+++ Data +++

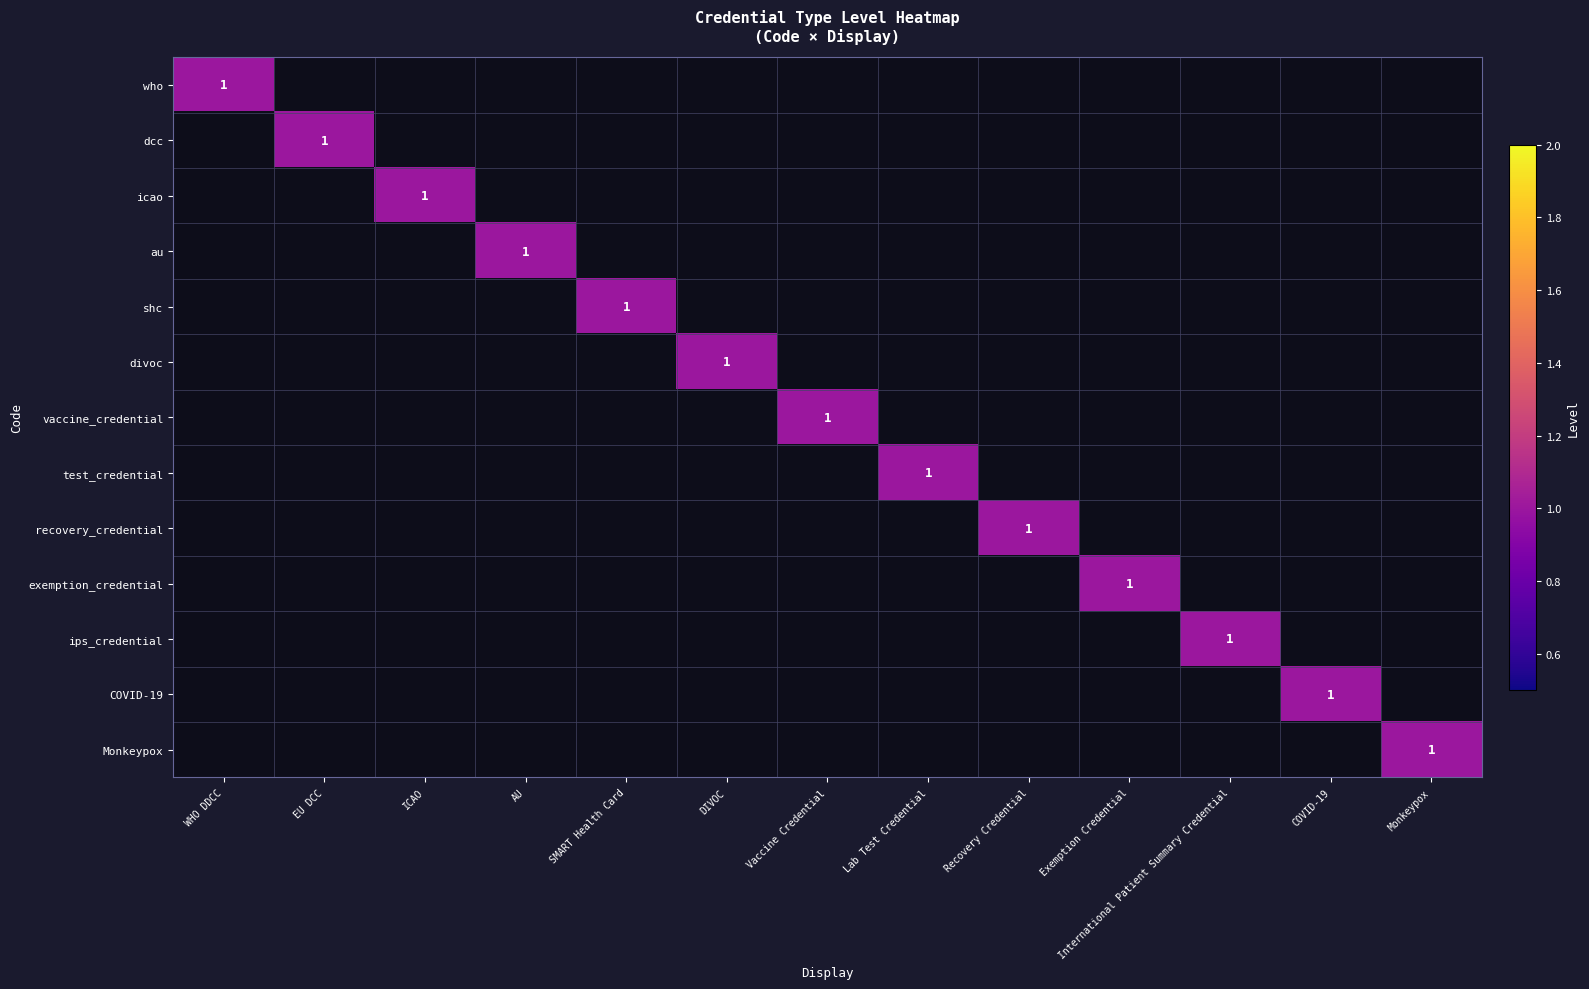

What is the maximum value for icao?

1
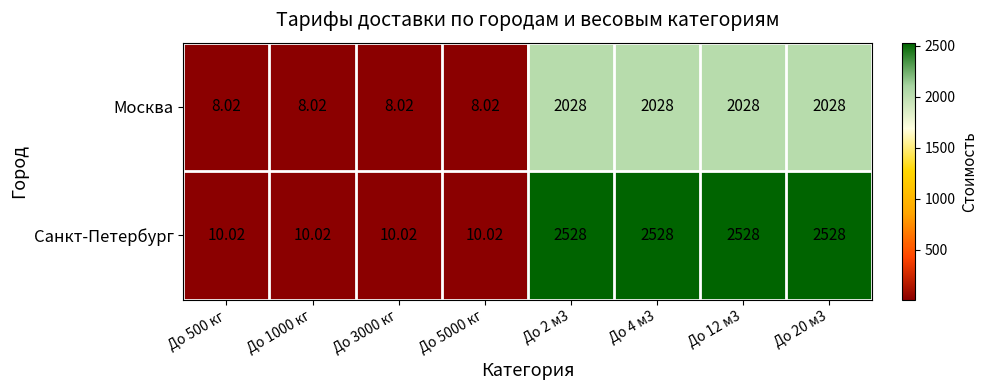

Which series has the widest spread of values?

Санкт-Петербург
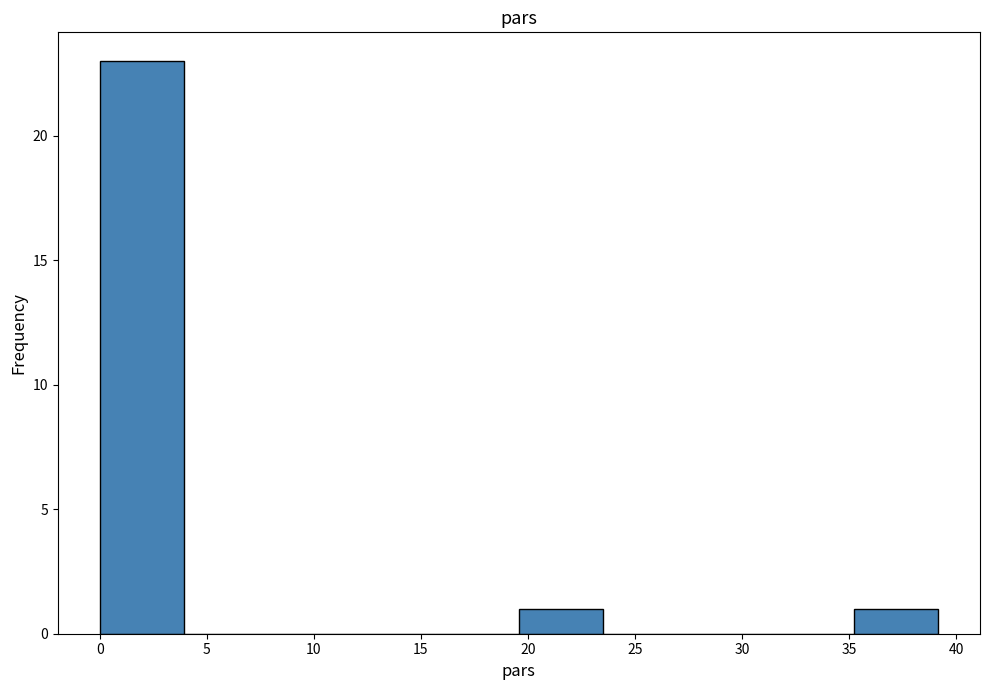

How tall is the bar that spans 19.5 to 23.5 on the x-axis? Neither the bar edges nor the heights are printed on the chart, so give them approximately, as read against the axes.

1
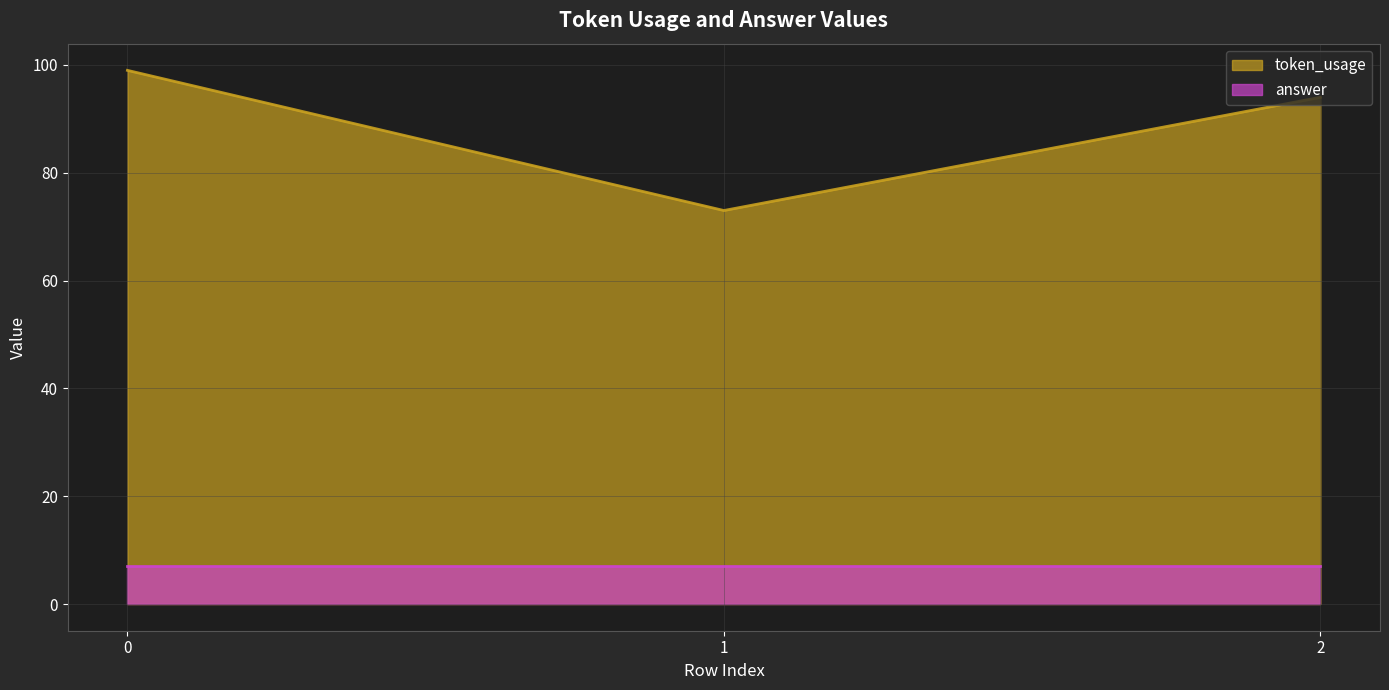

List the labels in order of value, largest first.

0, 2, 1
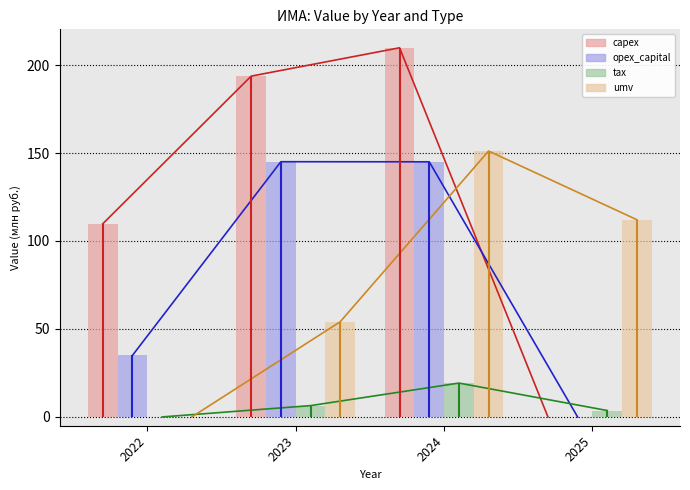

What is the difference between the highest and lowest values at 2023?

187.3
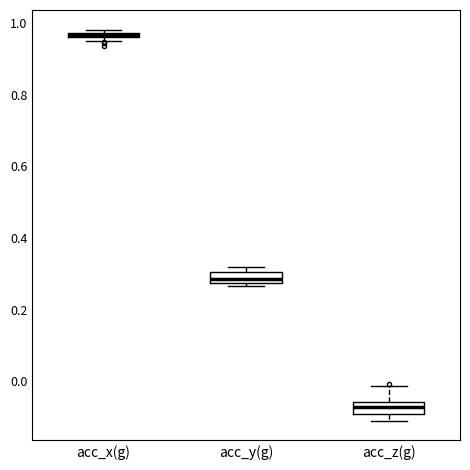

Where is the lower edge of the box for acc_z(g) on the y-axis? The values are not printed on the chart, so give them approximately, as read against the axis.

-0.10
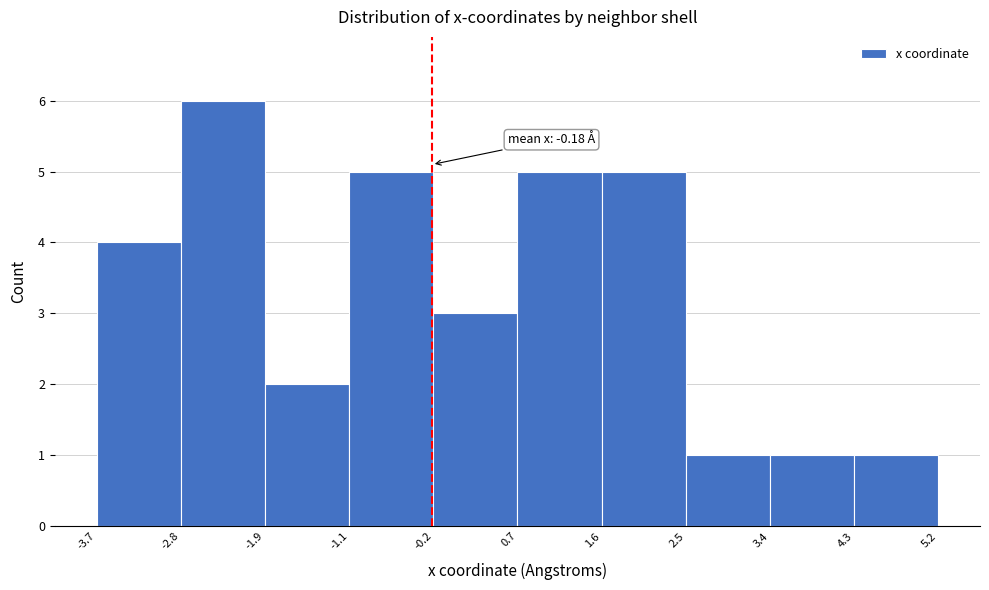

Which range on the x-axis has the tallest bar?

-2.8 to -1.9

+++

> Task directions
Give back every line of the material above word for word, omitting the pictures.

> Answer box
What is the maximum value for icao?

1

Which series has the widest spread of values?

Санкт-Петербург

How tall is the bar that spans 19.5 to 23.5 on the x-axis? Neither the bar edges nor the heights are printed on the chart, so give them approximately, as read against the axes.

1

List the labels in order of value, largest first.

0, 2, 1

What is the difference between the highest and lowest values at 2023?

187.3

Where is the lower edge of the box for acc_z(g) on the y-axis? The values are not printed on the chart, so give them approximately, as read against the axis.

-0.10

Which range on the x-axis has the tallest bar?

-2.8 to -1.9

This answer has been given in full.